Amid the top-line and margin challenges, Signify reported a notable jump in basic earnings per share: €0.53 ($0.60), up from €0.35 ($0.40) a year earlier. But the rise wasn’t driven by stronger business performance. Instead, it was fueled by reduced restructuring costs, lighter financial expenses, and a slimmer share count thanks to ongoing buybacks.

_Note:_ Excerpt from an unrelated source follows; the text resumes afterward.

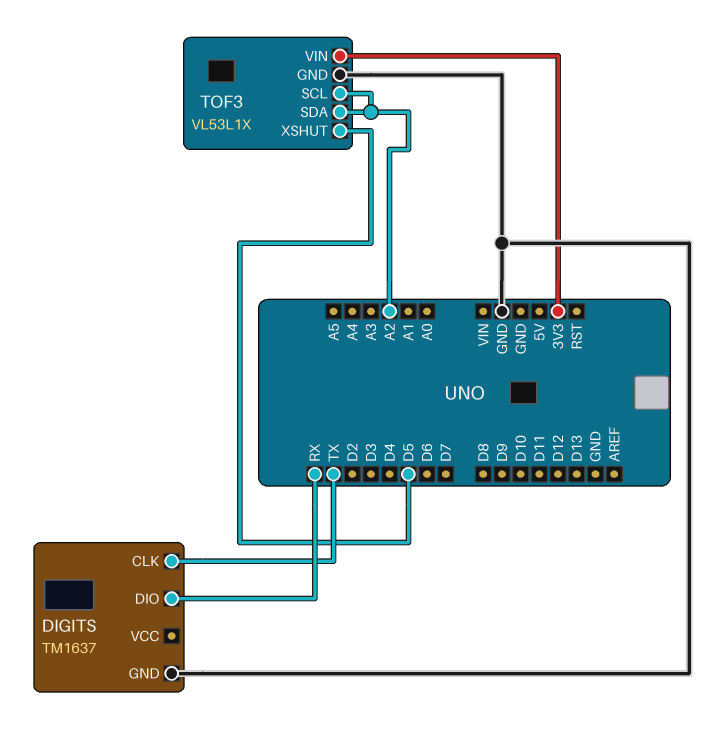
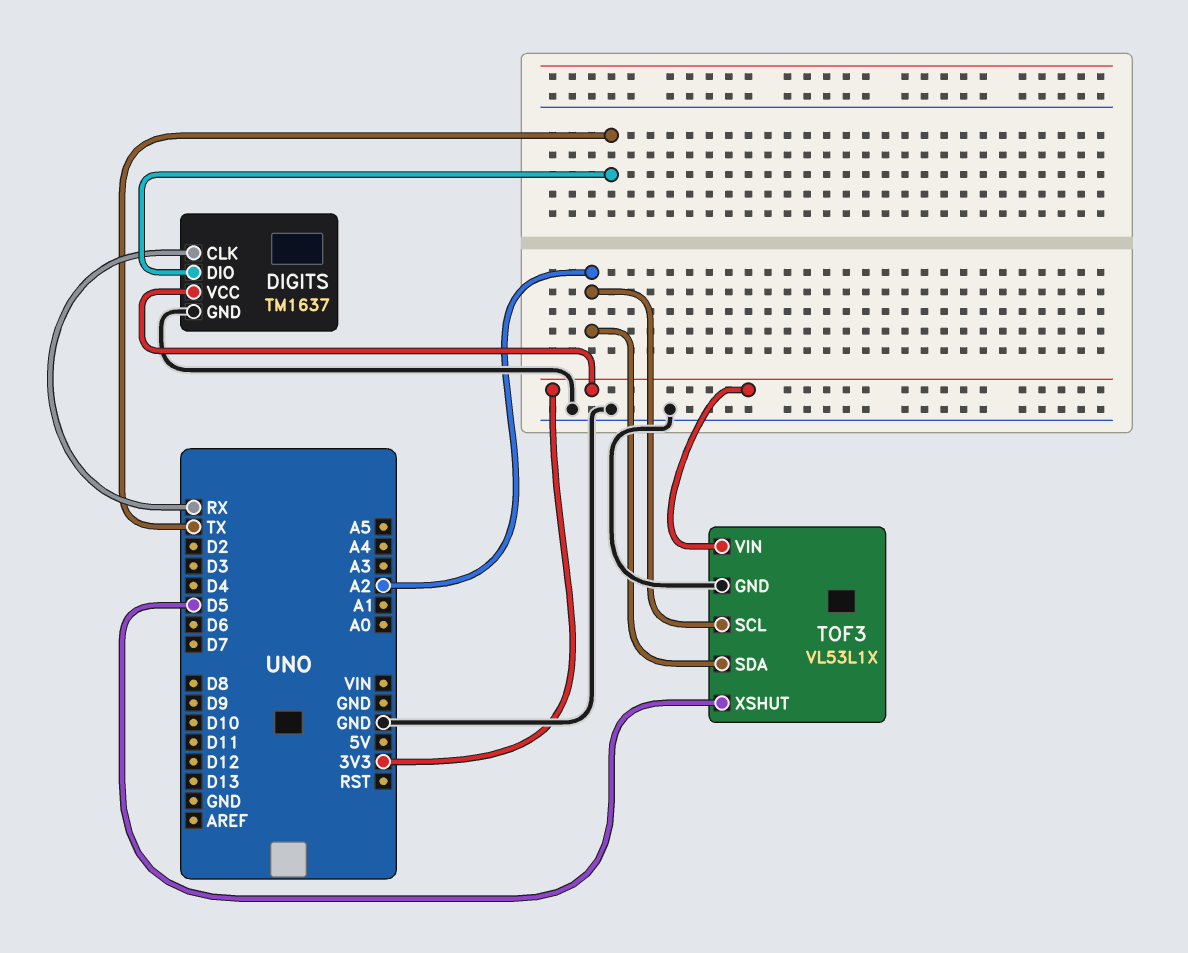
DIGITS pin CLK: TX -> RX
DIGITS pin DIO: RX -> TX
DIGITS pin VCC: none -> 3V3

Signify disclosed share repurchases for both remuneration and capital reduction purposes — actions that support EPS mechanically, even if underlying earnings growth is more modest. The company didn’t explicitly draw the line between the buybacks and the EPS rise, but the connection is hard to miss.

 

A Leadership Transition at a Crucial Moment

Today marks Eric Rondolat’s final day as CEO. During his tenure, he steered the company through a transformative period — from the Philips Lighting spinoff to a digital and sustainability-focused portfolio. While this latest quarter wasn’t a flattering final chapter, it’s part of a broader story still unfolding.

CFO Željko Kosanović will serve as interim CEO while the Supervisory Board evaluates and finalizes the company's permanent leadership direction. The succession process, and what it signals for Signify’s next phase, is highlighted in a separate article to be published today.

 

Looking Ahead

Signify reaffirmed its full-year guidance, noting continued strength in connected and specialty lighting, which now account for more than one-third of its revenue. The company expects sales momentum to build across the year and anticipates stable adjusted EBITA margins compared to 2024.

But this quarter delivered a clear message: stability won’t come from cost-cutting alone. With customer shifts, margin pressures, and a key business segment in flux, Signify enters this leadership transition facing not just a seasonal dip — but a broader inflection point.